Konferenzraum-Charme
Im WCCB helfen die von der Decke suspendierten Holzplatten dem Klang etwas nach, und es gibt einen dezent dosierten elektroakustischen Nachhall. Die breite Halle wurde etwas verengt, die roten Transparente mit Beethovens Konterfei schmücken den Bühnenraum. Dennoch will keine richtige Feststimmung aufkommen, und an den Seiten links und rechts blieben einige Plätze leer. Der Raum hat aber auch etwas Positives: Man hört einwandfrei. Man begegnet dem Klang, wird aber nicht von ihm überwältigt. Wenn der Sound auch ein wenig geschäftsmäßig und nüchtern klingt, gibt es hier zumindest keine Über-Akustik mit seltsamen Effekten, die manchmal etwa bei der Hamburger Elbphilharmonie beklagt werden.
Heftiger bewegt wurden die Klangmassen zum Schluss bei Béla Bartóks "Der wunderbare Mandarin", das in des Komponisten eigenen Worten viel "Geklirre, Gepolter, Getue" enthält. Die Ballettmusik, die vor einhundert Jahren komponiert wurde, basiert auf einer Geschichte von Zuhältern, einer Prostituierten und einem liebesbesessenen Mandarin. Sex und Crime, Ausgrenzung, Liebe und Tod sind Themen, die ihren Ausdruck in ungezügelten musikalischen Eruptionen finden. Zu "unziemlich" für das Kölner Publikum, urteilte der damalige Bürgermeister Konrad Adenauer und ließ 1926 nach der Uraufführung des Balletts weitere Aufführungen verbieten. Anno 2019 ist es ein Stück, bei dem die Orchestermusiker endlich drauflos spielen können. "Was Beethoven und Bartók gemeinsam haben", sagte Saraste der DW, "ist die kompromisslose Direktheit ihrer Botschaft".
Zum Schluss kamen starke, wenn auch nicht überschwängliche Ovationen vom Publikum - und keine Zugabe. Man ging zur Tagesordnung über.
Beethoven-Weltstadt Bonn?
Diese Tagesordnung heißt sinngemäß Ruhe vor dem Sturm. All zuviel Zeit bis zum Jubiläumsjahr gibt es nicht mehr: Bonns Oberbürgermeister Ashok Sridharan kündigte die Fertigstellung des Beethovenhauses samt erweiterter Museumsausstellung - das Geburtshaus des Komponisten wird ebenfalls saniert - bis zum 14. Dezember 2019 an, dem Eröffnungswochenende des Beethoven-Jubiläumsjahrs.

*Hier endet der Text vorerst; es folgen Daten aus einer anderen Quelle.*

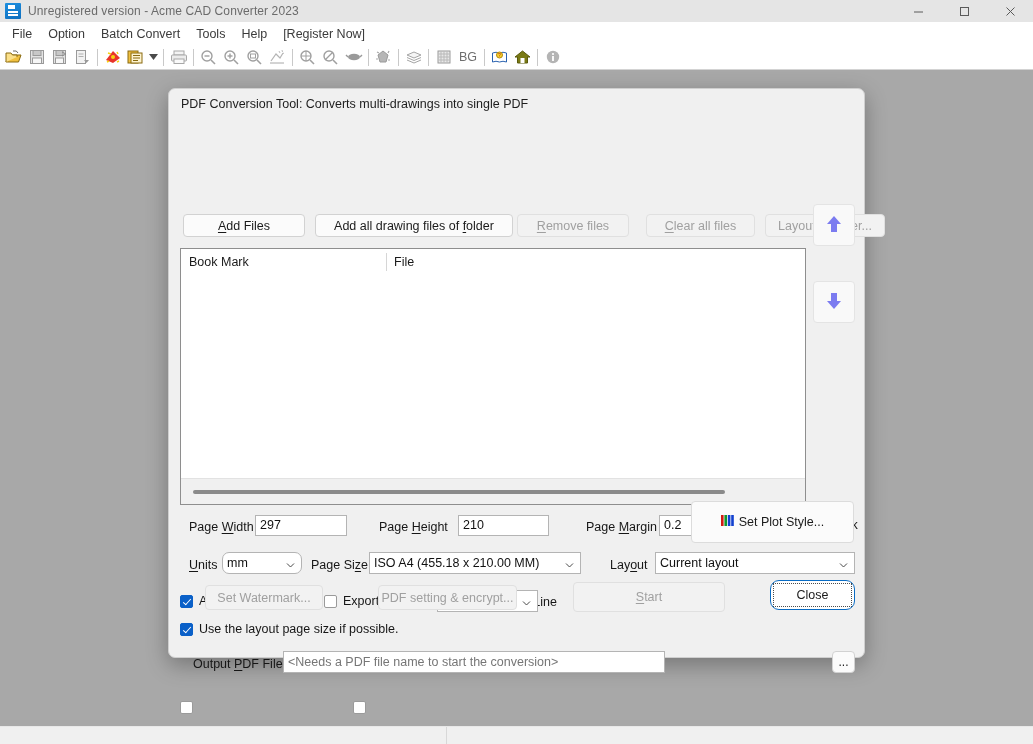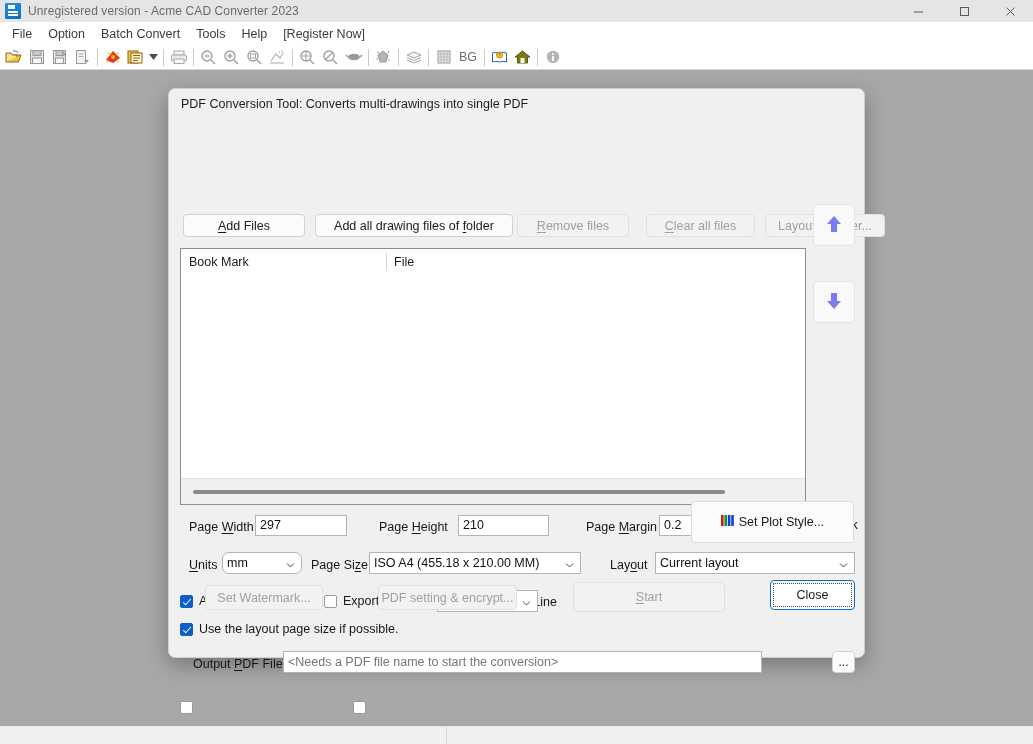--- a/index.html
+++ b/index.html
@@ -271,29 +271,29 @@
 
   
   #btn-plot-style {
     left: 522px; top: 412px; width: 163px; height: 42px;
     border: 1px solid #dcdcdc; background: #fbfbfb;
   }
   .plot-icon { display: inline-block; margin-right: 4px; vertical-align: middle; }
 
   
   #out-field {
-    left: 114px; top: 562px; width: 479px; height: 22px;
+    left: 114px; top: 562px; width: 382px; height: 22px;
   }
   #btn-browse { left: 663px; top: 562px; width: 23px; height: 22px; font-size: 12px; }
 
   
   #btn-watermark { left: 36px; top: 496px; width: 118px; height: 25px; }
   #btn-pdfsetting { left: 209px; top: 496px; width: 139px; height: 25px; }
   #btn-start { left: 404px; top: 493px; width: 152px; height: 30px; }
-  #btn-close { left: 601px; top: 491px; width: 85px; height: 30px; background:#ffffff; }
+  #btn-close { left: 601px; top: 491px; width: 85px; height: 30px; background:#ffffff;border-radius:9px; }
 
   
   .grayband {
     position: absolute; top: 717px; left: 0;
     width: 1033px; height: 9px;
     background: #a8a8a8;
   }
   .statusbar {
     position: absolute; top: 726px; left: 0;
     width: 1033px; height: 18px;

Mit fast erhobenem Zeigefinger fügte Ministerpräsident Laschett hinzu: "Man sollte in Bonn bewusst machen, welche Wirkung Beethoven hat." Eine Warnung vor zu viel Klein-Kleinem? Spätestens nach dem Sinfonien-Zyklus im Frühjahr 2020 mit dem Orchester MusicAeterna unter Leitung von Teodor Currentzis wird man merken, welche mitreißende Energie in der Musik Ludwig van Beethovens steckt.
In der Zwischenzeit bleiben drei Beethovenfest-Wochen des 2019er Jahrgangs, der unter dem Motto "Mondschein" faszinierende Einblick in Beethovens Welt und die musikalische Nachwelt bieten wird.